A tout révolutionnaire : sa méthode et son audace. Et certains redoublent d’ingéniosité au point d’ignorer la répression sanglante des forces de sécurité irakiennes contre les manifestants, dénoncée ces jours-ci par Amnesty International.
L’histoire remonte au 23 mars dernier. Un homme âgé de trente-trois ans se présente dans une base militaire de l’ouest de Bagdad, porteur d’une information aussi secrète qu’explosive. Méprisant, l’individu assure ne pouvoir la confier qu’au Premier ministre Al Maliki. Giflé puis menacé de subir le même sort que les terroristes, le jeune homme finit par avouer. Sur le point de mener “une grosse révolution via Facebook”, il se dit en mesure de “faire tomber le gouvernement”. “C’est ça ton info?”, interroge un militaire. “Oui mais le plus important c’est que j’ai la solution. Vous me donnez cent mille dollars et je n’agis pas ou, vous choisissez de ne rien me verser et là, vous et Al Maliki le regretterez car le peuple vous emprisonnera et jugera”. Considéré fragile, le trentenaire est relâché puis conduit chez le psychiatre le plus proche.
A l’heure où les révolutions grondent dans plusieurs Etats arabes, l’Irak s’octroie encore le statut de pays à part. Loin de vouloir décapiter l’administration en place, les manifestants irakiens, dont plusieurs ont payé de leur vie, exigent de leur tout nouveau gouvernement élu d’améliorer les services, de lutter contre la corruption et le chômage. Aux slogans “dégage” Al Maliki, les Irakiens, toutes catégories sociales confondues, leur préfèrent “menteur Al Maliki”, “le pétrole n’appartient pas au peuple mais au voleurs” ou; plus surprenant encore, “virez les ministres irakiens et remplacez-les par des Bangladais, ca nous coutera moins cher”. Des revendications sociales plus que politiques, insiste Bassim Jamil, économiste et membre de l’association des hommes d’affaire irakiens. “L’Irak n’est ni l’Egypte ni la Tunisie. Même si les élections drainent de mauvais dirigeants, nous jouissons d’un système électoral, là est la différence”, dit-il.
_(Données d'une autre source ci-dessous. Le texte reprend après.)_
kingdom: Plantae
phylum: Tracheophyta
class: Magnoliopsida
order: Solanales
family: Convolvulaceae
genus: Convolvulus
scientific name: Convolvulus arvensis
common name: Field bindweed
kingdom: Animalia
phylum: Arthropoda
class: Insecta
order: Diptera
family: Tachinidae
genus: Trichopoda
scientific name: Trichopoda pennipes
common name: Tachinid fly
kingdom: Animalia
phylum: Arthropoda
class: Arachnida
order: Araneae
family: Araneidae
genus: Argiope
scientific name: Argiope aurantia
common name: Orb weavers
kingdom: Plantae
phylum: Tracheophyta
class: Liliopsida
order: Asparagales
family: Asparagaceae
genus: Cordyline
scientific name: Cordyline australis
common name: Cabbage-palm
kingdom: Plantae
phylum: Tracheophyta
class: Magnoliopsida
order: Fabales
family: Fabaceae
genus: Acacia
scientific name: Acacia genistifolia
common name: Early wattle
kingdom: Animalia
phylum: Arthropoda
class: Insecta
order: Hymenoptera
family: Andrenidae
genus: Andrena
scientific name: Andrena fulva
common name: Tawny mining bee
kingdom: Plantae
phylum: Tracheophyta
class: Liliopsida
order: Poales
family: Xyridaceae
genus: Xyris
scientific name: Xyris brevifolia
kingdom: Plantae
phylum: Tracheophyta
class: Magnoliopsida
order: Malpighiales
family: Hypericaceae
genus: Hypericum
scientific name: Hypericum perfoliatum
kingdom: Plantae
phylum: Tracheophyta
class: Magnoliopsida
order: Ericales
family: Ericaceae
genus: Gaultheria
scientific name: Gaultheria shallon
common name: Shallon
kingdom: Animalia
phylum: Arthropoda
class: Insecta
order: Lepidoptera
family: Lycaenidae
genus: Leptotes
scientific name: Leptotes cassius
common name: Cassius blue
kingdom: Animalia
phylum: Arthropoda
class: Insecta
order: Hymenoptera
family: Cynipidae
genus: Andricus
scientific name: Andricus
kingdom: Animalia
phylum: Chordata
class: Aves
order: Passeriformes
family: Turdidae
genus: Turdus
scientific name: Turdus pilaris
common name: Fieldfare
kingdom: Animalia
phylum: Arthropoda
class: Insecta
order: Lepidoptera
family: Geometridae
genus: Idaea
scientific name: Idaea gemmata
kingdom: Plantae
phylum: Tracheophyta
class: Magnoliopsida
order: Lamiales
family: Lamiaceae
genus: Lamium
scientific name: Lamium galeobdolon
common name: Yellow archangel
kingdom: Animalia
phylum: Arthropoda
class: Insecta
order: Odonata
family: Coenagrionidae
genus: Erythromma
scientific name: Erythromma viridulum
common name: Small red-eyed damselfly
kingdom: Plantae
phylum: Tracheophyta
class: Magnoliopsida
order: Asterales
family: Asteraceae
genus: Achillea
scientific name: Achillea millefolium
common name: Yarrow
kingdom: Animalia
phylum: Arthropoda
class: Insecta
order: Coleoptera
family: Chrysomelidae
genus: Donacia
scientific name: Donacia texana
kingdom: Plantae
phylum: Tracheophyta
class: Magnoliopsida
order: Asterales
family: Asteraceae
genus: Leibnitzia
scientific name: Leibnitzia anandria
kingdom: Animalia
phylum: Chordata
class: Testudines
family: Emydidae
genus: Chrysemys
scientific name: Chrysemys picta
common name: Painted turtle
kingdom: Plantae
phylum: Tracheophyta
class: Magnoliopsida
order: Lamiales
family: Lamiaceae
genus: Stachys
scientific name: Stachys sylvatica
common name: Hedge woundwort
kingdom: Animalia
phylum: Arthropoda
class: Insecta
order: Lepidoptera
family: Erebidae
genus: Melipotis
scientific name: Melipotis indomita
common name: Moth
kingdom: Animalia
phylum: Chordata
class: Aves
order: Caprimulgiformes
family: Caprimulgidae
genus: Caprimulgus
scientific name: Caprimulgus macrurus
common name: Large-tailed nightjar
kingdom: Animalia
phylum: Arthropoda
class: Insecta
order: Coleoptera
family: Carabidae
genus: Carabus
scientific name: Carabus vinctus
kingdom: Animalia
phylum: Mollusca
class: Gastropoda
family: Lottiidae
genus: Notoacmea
Confrontés au terrorisme, jugés corrompus, sectaires et plus habilités à respecter leurs propres agendas qu’à répondre aux besoins de la population, les politiques irakiens ont échoué à rétablir les services comme l’électricité ou encore le tout à l’égout depuis la chute de Saddam Hussein. A l’approche des grandes chaleurs, qui en été atteignent facilement 60 degrés dans la ville de Bassora, la révolte sociale pourrait gagner le sud chiite. L’an passé, les militaires ont déjà dû intervenir à plusieurs reprises pour contenir des populations soumises à des conditions climatiques insupportables et privées d’électricité.
Reconduit au poste de Premier ministre en décembre dernier, Nouri al Maliki semble avoir pris note des revendications populaires.
Craignant un effet de contagion du Printemps arabe à son propre pays, le chef du gouvernement a donné cent jours à ses ministres pour s’attaquer à la corruption et prendre à bras le corps la reconstruction de l’Irak, un marché estimé à six cent milliards de dollars. Véritable clef de voûte de la politique irakienne, le radical chiite Moqtada al Sadr, dont le bloc jouit de 40 sièges au Parlement, a donné six mois au gouvernement pour faire ses preuves et demandé aux manifestants de rester “pacifiques et unis” sans se faire happer par des partis.
“Les manifestations ont eu le mérite de faire bouger les choses”, reconnaît Ayad, professeur de géographie et partisan sadriste. En effet, pas une artère sans travaux ni présence de voirie. “Avant, lorsque une panne électrique survenait dans le quartier, il fallait attendre plus d’une semaine avant que des ouvriers daignent la réparer. Aujourd’hui, en moins de vingt-quatre heures le courant est rétabli même s’il faut toujours laisser quelques backchichs”, se réjouit son voisin.
Les deux amis ne se disent pourtant pas “dupes” : à peine nées, affirment-ils, les vagues de manifestations sont déjà noyautées par des partis politiques connus pour leurs dérives sectaires. A huit mois d’un retrait américain d’Irak, le sectarisme reste le plus grand obstacle à la stabilisation du pays.